The International Monetary Fund (IMF) has called for more regulation concerning the crypto industry, pointing to the prevalent use of these digital assets in countries that can be considered to be corrupt or have strict capital controls.
With the industry’s market cap over $2 trillion, the sector has expanded beyond the scope of regulations in several countries.
This lack of uniform regulations has been a major cause of concern for global authorities, including the IMF. While countries such as the U.S. have developed a framework that prevents money laundering, terrorism financing, and fraud through crypto – several countries are lacking in such a framework.
Recent IMF study points to possible corruption
A recent IMF study surveyed 55 countries, finding that crypto assets “may be used to transfer corruption proceeds or circumvent capital controls.” Ranging from 2,000 to 12,000 respondents from each country, participants to the IMF study were asked whether they used or owned digital assets back in 2020, echoing a previous exercise where the IMF called for more consistent crypto regulations across international borders.
Last year, the IMF published a blog post that noted how crypto was interacting with the traditional financial system, noting that policymakers had found it difficult to monitor the risks of these interactions due to the lack of regulations.
The IMF also suggested how the crypto sector should be regulated globally, recommending licensing for crypto service providers and establishing clear guidelines and requirements for regulated financial institutions exposed to crypto.
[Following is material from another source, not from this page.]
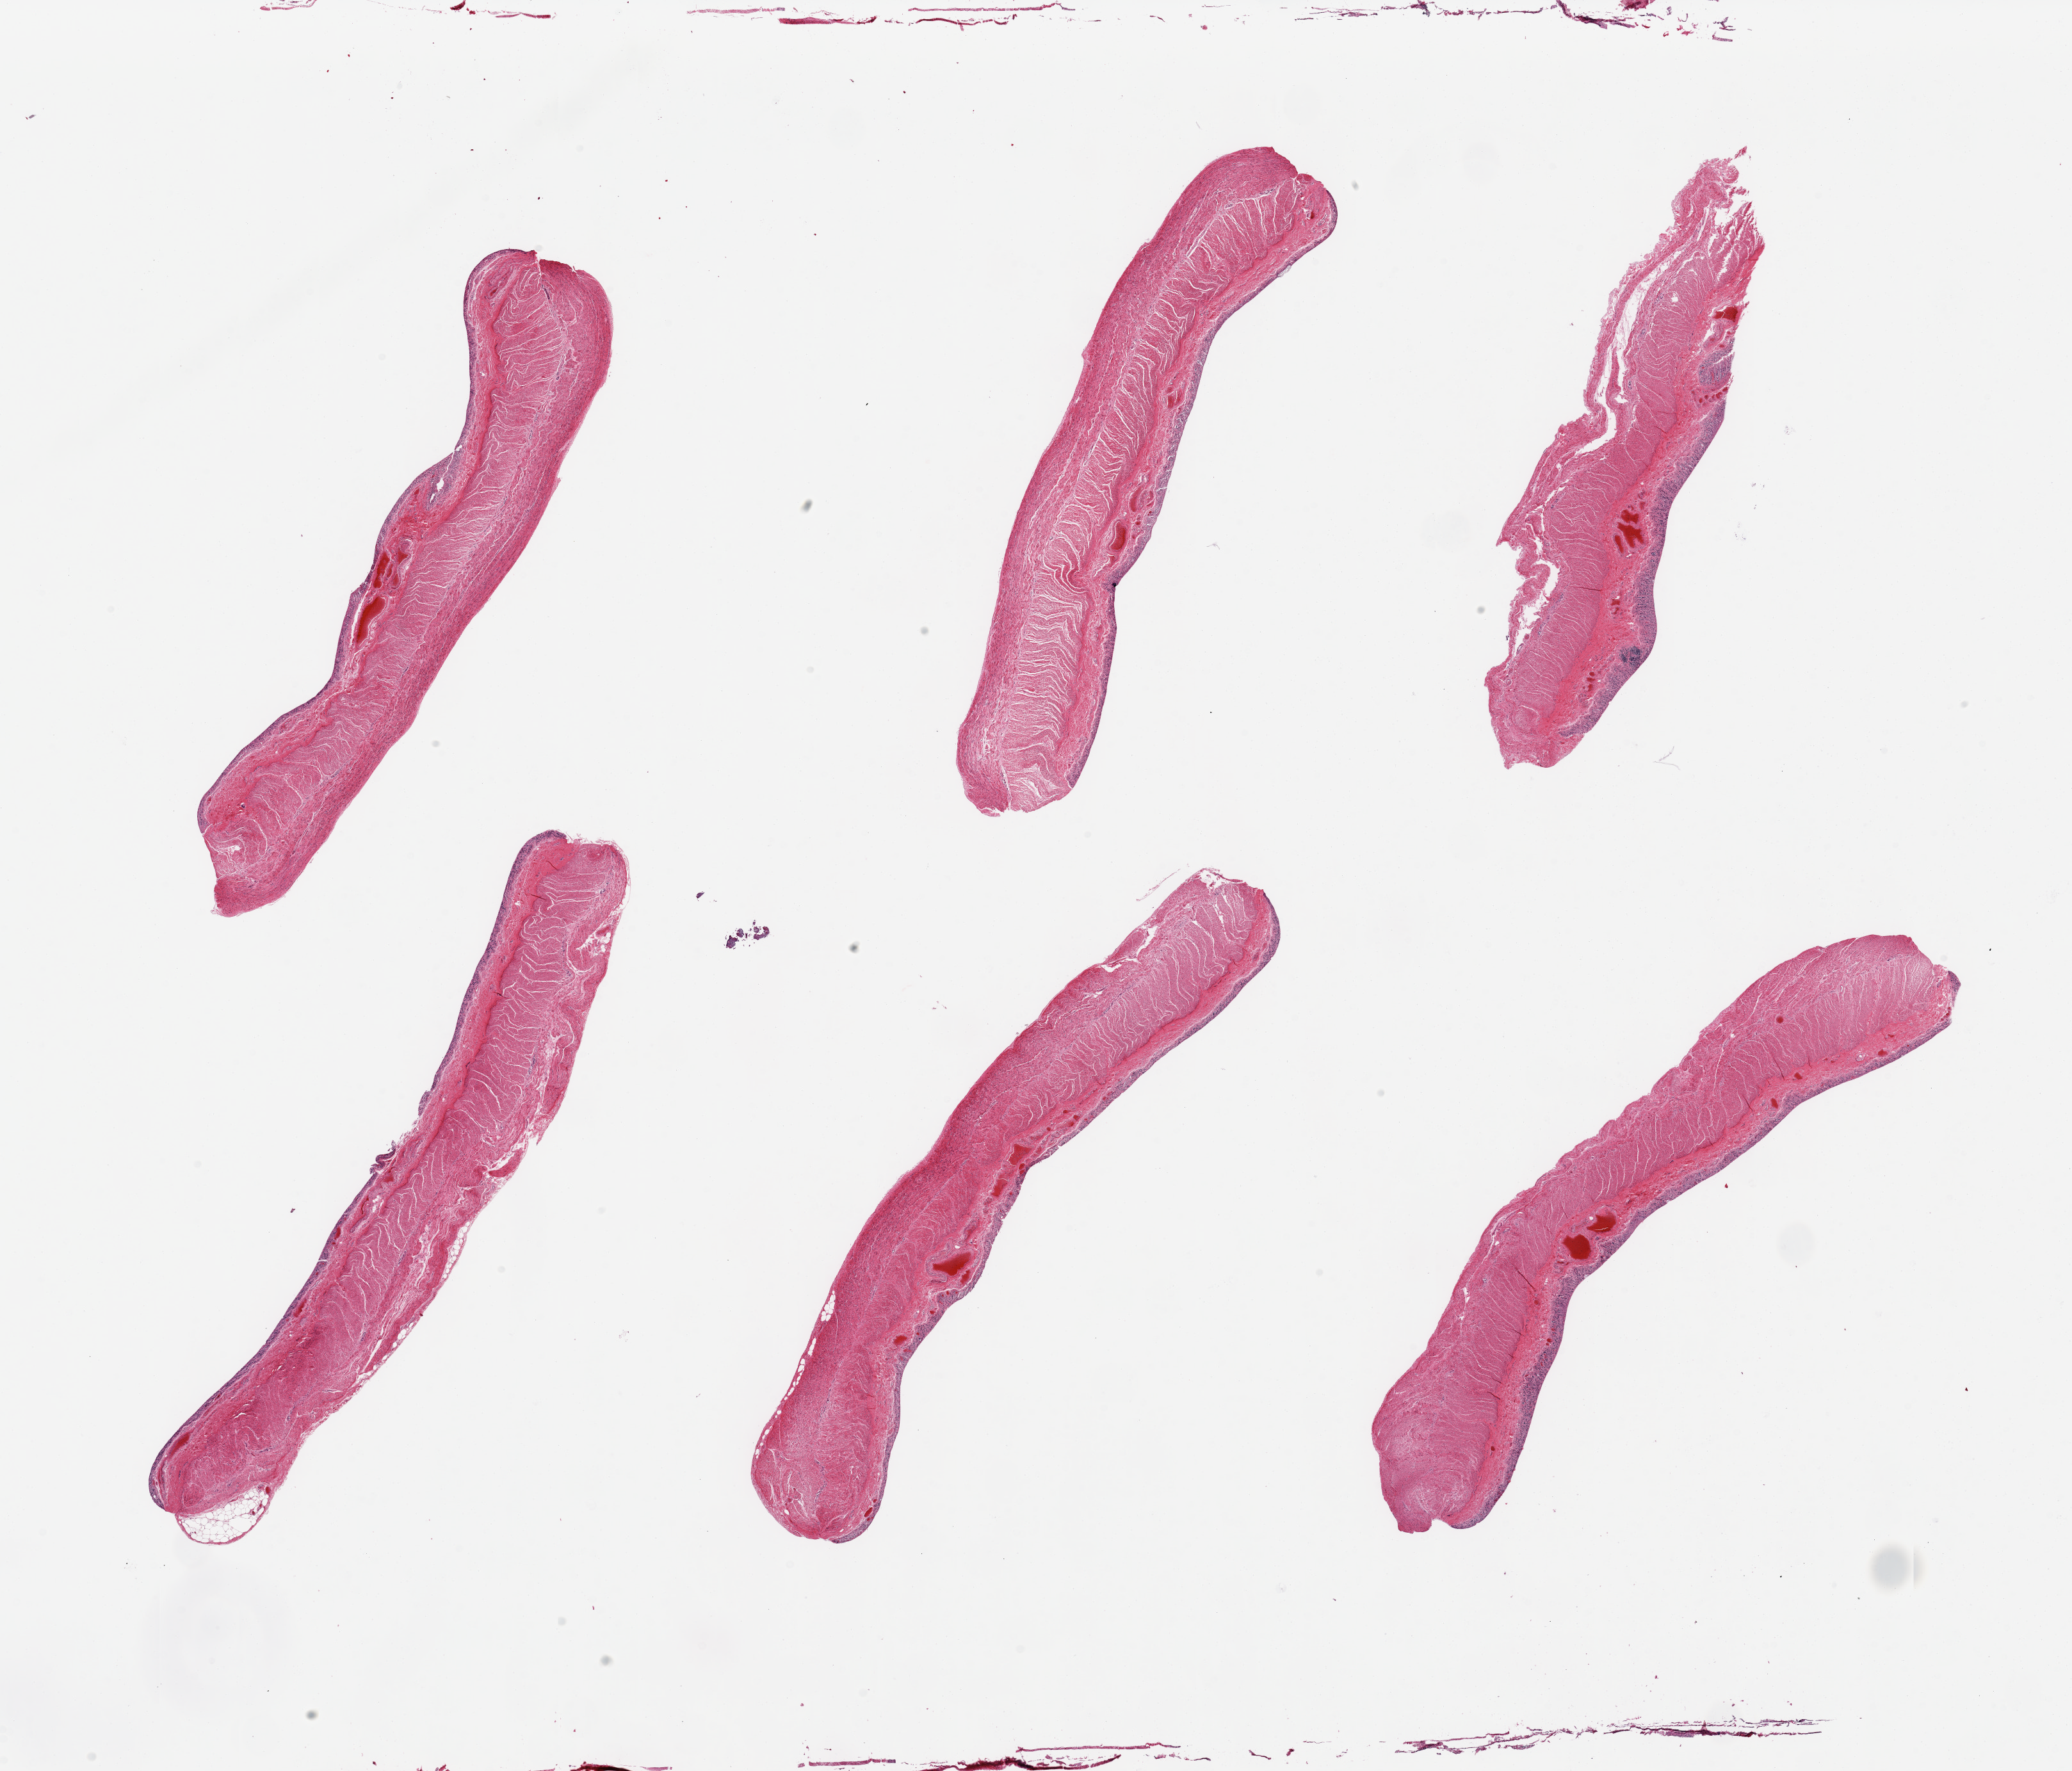
Digitized hematoxylin and eosin (H&E)-stained section, shown as a low-resolution overview of the whole scanned area (about 25.6 x 21.9 mm, from a 20x scan). PAXgene-fixed, paraffin-embedded tissue. Sampled site (target tissue): transverse colon. Tissue donor sample.
* reviewer comment on this tissue sample: 6 pieces; mucosa totaly autolyzed, muscularis intact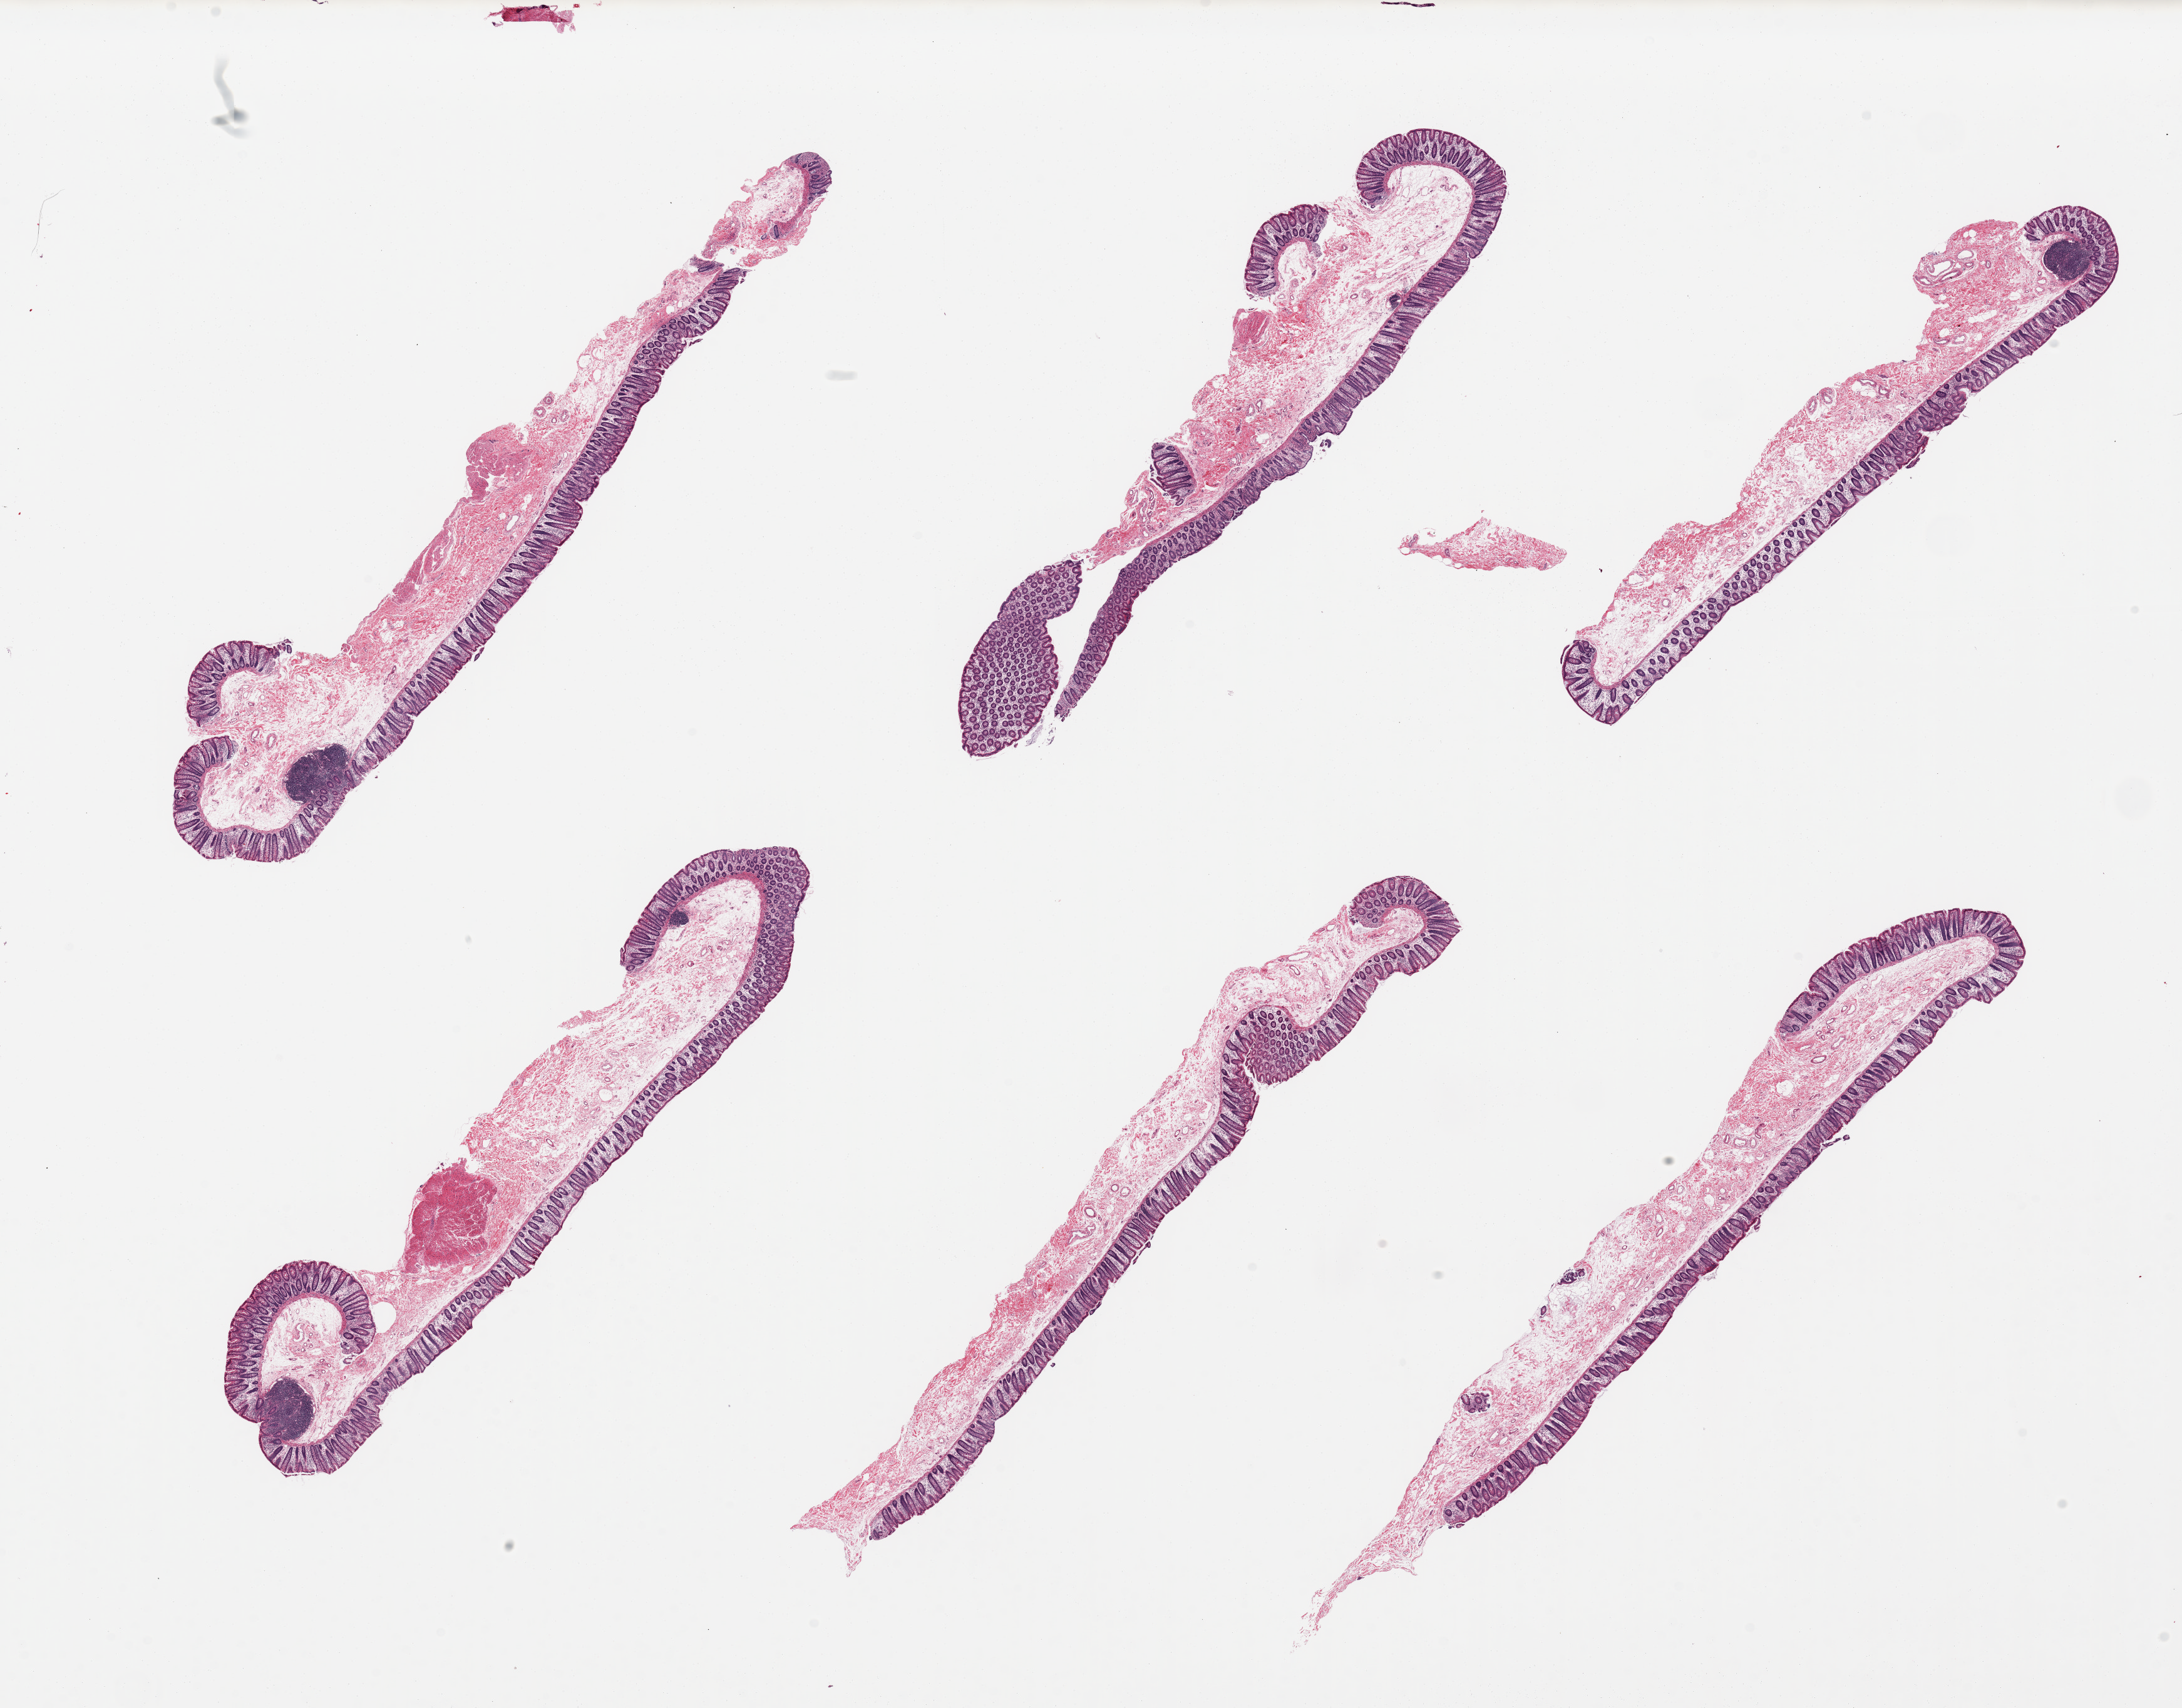
Hematoxylin and eosin (H&E) whole-slide image, shown as a low-resolution overview of the whole scanned area (about 27.6 x 21.6 mm, from a 20x scan). PAXgene-fixed paraffin-embedded (PFPE) section. Sampled site (target tissue): transverse colon. Donor tissue sample. Donor: female.
Reviewer comment on this tissue sample: 6 pieces, well preserved; mucosa up to ~0.3mm, ~20% thickness.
FCA dropping U.K. crypto firms from its registration list
While there’s no global regulator framework for crypto yet, several countries have doubled down on their efforts to regulate crypto. In the U.K., the Financial Conduct Authority (FCA) has been at the forefront of crypto regulations, recently announcing that five firms have been added to its approved list of crypto service providers in the country.
Since 2020, the U.K. watchdog has mandated crypto service providers be licensed in the country before operating, and those firms not officially registered by the previously ordered March 31 deadline, would be forced to closed down. Similarly, the U.S. is currently working towards providing a more clear regulatory framework, but still struggles with providing the necessary clarity.
Currently, President Biden’s recent executive order on crypto will hopefully provide much-needed clarity in the long term. The European Union (EU) is also taking steps forward in providing guidance on how digital assets should be regulated.
However, there are still many countries, such as India, where crypto isn’t regulated. Although the country has imposed a tax on crypto, it’s yet to implement a regulatory framework on how the industry should operate.